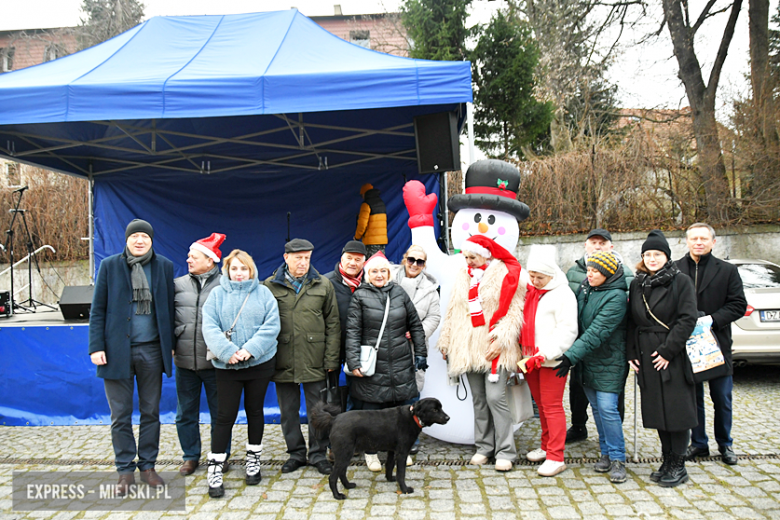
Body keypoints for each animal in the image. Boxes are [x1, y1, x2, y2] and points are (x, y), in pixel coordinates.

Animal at [308, 398, 448, 500]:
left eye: (441, 407)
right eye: (434, 409)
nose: (448, 418)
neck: (413, 417)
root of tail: (334, 419)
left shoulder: (392, 451)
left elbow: (390, 466)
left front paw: (390, 479)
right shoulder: (402, 453)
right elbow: (401, 474)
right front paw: (404, 489)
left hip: (346, 454)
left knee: (341, 473)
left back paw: (348, 486)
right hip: (344, 453)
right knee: (332, 477)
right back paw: (337, 496)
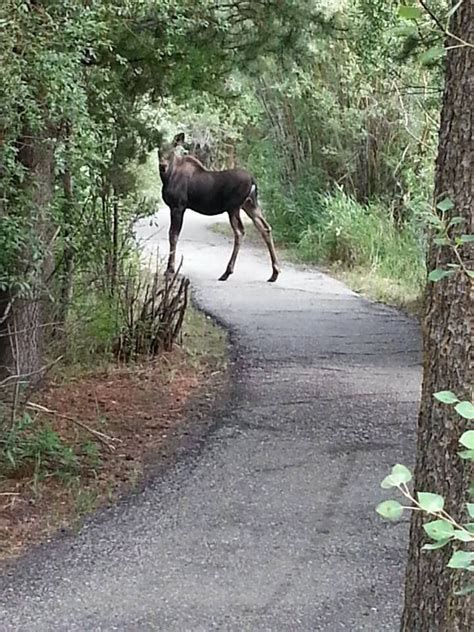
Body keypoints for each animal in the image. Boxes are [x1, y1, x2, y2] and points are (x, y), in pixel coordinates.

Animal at [159, 133, 280, 282]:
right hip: (250, 204)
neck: (168, 177)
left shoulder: (178, 206)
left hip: (234, 207)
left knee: (240, 231)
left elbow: (173, 235)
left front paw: (170, 270)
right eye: (158, 150)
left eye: (171, 151)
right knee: (265, 228)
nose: (163, 165)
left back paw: (227, 272)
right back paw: (274, 273)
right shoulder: (176, 207)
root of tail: (253, 180)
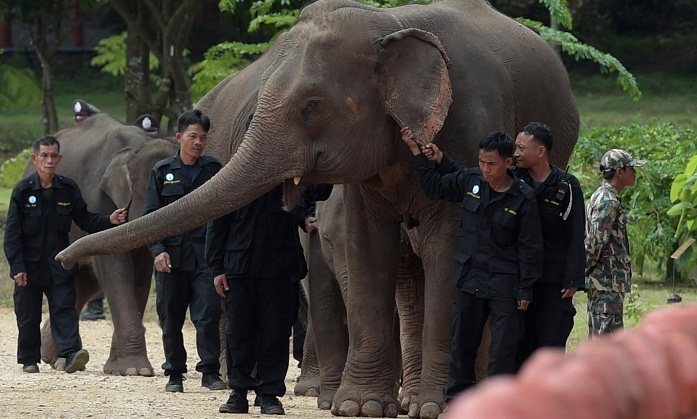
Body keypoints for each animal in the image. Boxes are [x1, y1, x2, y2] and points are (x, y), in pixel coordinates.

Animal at [57, 0, 579, 417]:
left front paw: (432, 408)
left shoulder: (472, 125)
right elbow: (368, 248)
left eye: (312, 105)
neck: (390, 23)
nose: (62, 256)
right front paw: (360, 408)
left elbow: (451, 251)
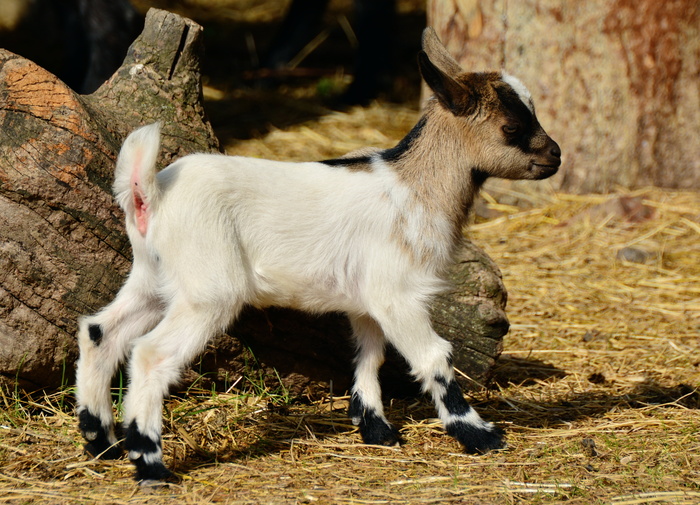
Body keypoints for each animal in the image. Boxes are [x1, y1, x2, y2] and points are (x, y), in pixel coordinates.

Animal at [74, 27, 560, 480]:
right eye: (511, 127)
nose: (555, 156)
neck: (415, 188)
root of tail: (148, 194)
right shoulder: (397, 294)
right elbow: (434, 357)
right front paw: (481, 435)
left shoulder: (367, 299)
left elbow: (369, 354)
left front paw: (376, 429)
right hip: (207, 290)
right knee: (149, 354)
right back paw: (150, 464)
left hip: (153, 277)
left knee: (101, 332)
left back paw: (101, 442)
☆ ☆ ☆ ☆ ☆
» **THE TASK**: From the first line to the last, write out the data exactly, omitting any pictures.

» **WRITTEN ANSWER**:
Body keypoints for each animal in the image. Boxes are [x1, y1, x2, y2] and points are (x, y), in pixel coordinates.

Animal at [308, 398, 448, 500]:
left eye: (441, 407)
right eye: (434, 409)
nose: (448, 418)
neck: (413, 417)
root of tail: (334, 419)
left shoulder: (392, 451)
left elbow: (390, 466)
left front paw: (390, 479)
right shoulder: (402, 453)
right elbow: (401, 474)
right front paw: (404, 489)
left hip: (346, 454)
left knee: (341, 473)
left back paw: (348, 486)
right hip: (344, 453)
right knee: (332, 477)
right back paw: (337, 496)
Body keypoints for each animal in the image. Boxes are [x1, y1, x2, y2] and points are (x, y), in pixel coordinates.

Animal at [159, 133, 280, 282]:
right hip: (250, 204)
neck: (168, 177)
left shoulder: (178, 206)
left hip: (234, 207)
left knee: (240, 231)
left elbow: (173, 235)
left front paw: (170, 270)
right eye: (158, 150)
left eye: (171, 151)
right knee: (265, 228)
nose: (163, 165)
left back paw: (227, 272)
right back paw: (274, 273)
right shoulder: (176, 207)
root of tail: (253, 180)
Body keypoints for each animal in the image. Boxes are [x1, y1, x2, y2] and points are (x, y), in pixel coordinates.

Animal at [57, 0, 579, 417]:
left front paw: (432, 408)
left shoulder: (472, 125)
right elbow: (368, 248)
left eye: (312, 105)
neck: (390, 23)
nose: (62, 256)
right front paw: (360, 408)
left elbow: (451, 251)
Body keypoints for each animal in the image. Boxes are [x1, y1, x2, y2] and points are (x, y), in pixel coordinates.

Animal at [74, 27, 560, 480]:
right eye: (511, 127)
nose: (555, 156)
neck: (415, 188)
root of tail: (148, 194)
right shoulder: (397, 294)
right elbow: (434, 357)
right front paw: (481, 435)
left shoulder: (367, 299)
left elbow: (369, 354)
left front paw: (376, 429)
right hip: (207, 290)
right knee: (149, 354)
right back paw: (150, 464)
left hip: (153, 277)
left knee: (101, 332)
left back paw: (101, 442)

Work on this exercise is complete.